Pour les utilisateurs de machines équipées de disques durs traditionnels (HDD), la situation est encore plus problématique. Ces derniers, souvent moins capacitaires que les SSD, pourraient voir leur navigateur devenir rapidement inutilisable si d’autres applications ou fichiers occupent déjà une grande partie de l’espace disponible. Google n’a pas indiqué si des alternatives existent pour les utilisateurs ne pouvant pas libérer 20 Go, ni si des ajustements seront possibles dans les prochaines mises à jour.
Une stratégie qui soulève des questions sur l’accessibilité
Cette décision de Google interroge sur l’accessibilité future de certaines fonctionnalités d’IA. Si l’exécution locale des modèles présente des avantages en matière de confidentialité et de réactivité, elle pourrait aussi creuser la fracture numérique entre ceux qui peuvent se permettre un matériel adapté et les autres. Comme le souligne Frandroid, cette exigence technique risque de marginaliser une partie des utilisateurs, notamment dans les pays émergents où les configurations matérielles sont souvent moins performantes.
Par ailleurs, cette approche pourrait encourager les utilisateurs à opter pour des solutions alternatives, comme des navigateurs moins gourmands ou des extensions tierces, moins intégrées mais plus légères. Google devra donc trouver un équilibre entre innovation et accessibilité pour éviter de perdre des parts de marché face à des concurrents comme Mozilla ou Brave, qui misent davantage sur la légèreté et la neutralité.

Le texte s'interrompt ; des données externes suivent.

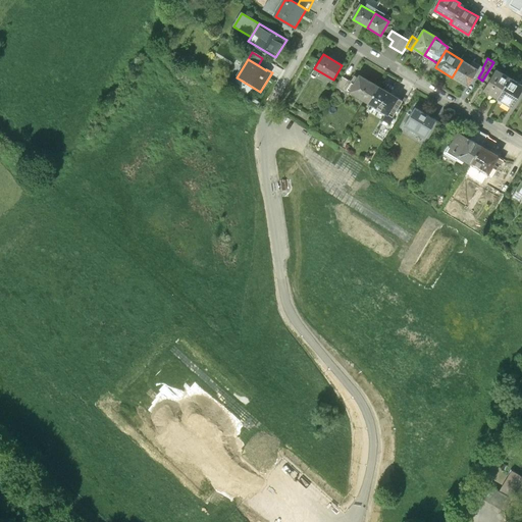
[(471,66),(462,60),(452,77),(467,88),(472,81),(478,70),(471,66)]
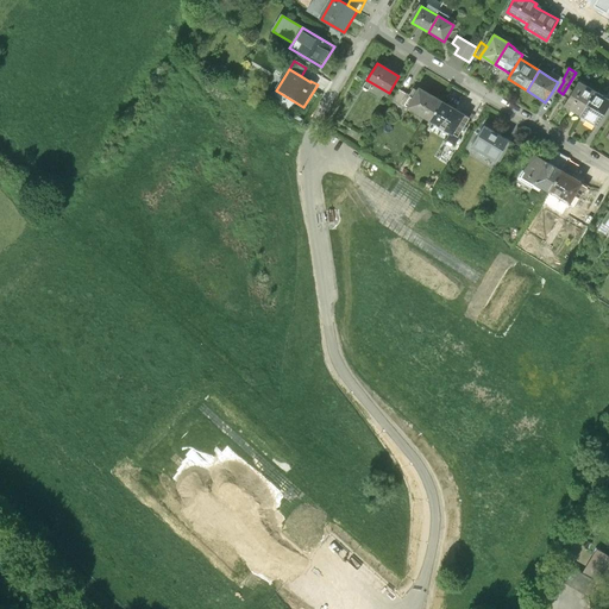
[(552,73),(550,77),(558,82),(551,94),(554,96),(558,90),(564,81),(563,80),(552,73)]
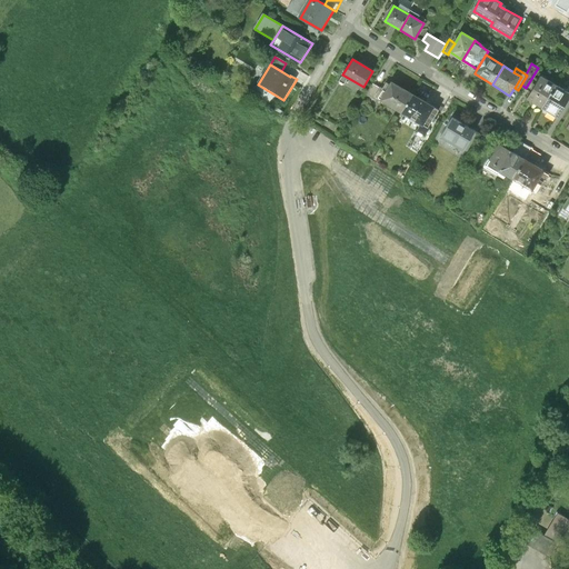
[(527,99),(542,108),(556,86),(540,77),(527,99)]
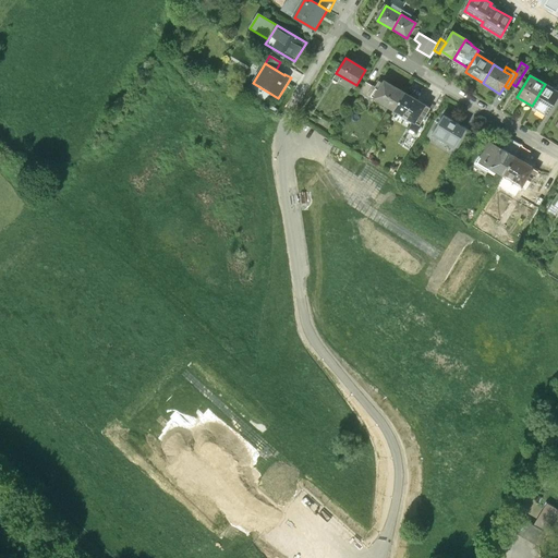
[(373,99),(395,112),(405,95),(385,82),(373,99)]
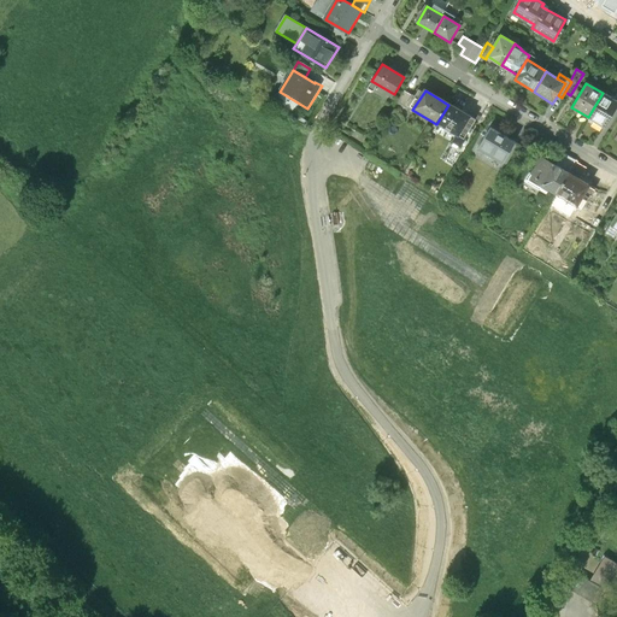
[(412,97),(405,92),(398,104),(405,109),(412,97)]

Reste à voir si Google ajustera sa stratégie en fonction des retours des utilisateurs ou s’il maintiendra cette ligne dure, quitte à limiter l’accès à certaines fonctionnalités pour une partie de sa base. Une chose est sûre : l’intégration de l’IA dans les navigateurs est en marche, et ses implications techniques commencent tout juste à se révéler.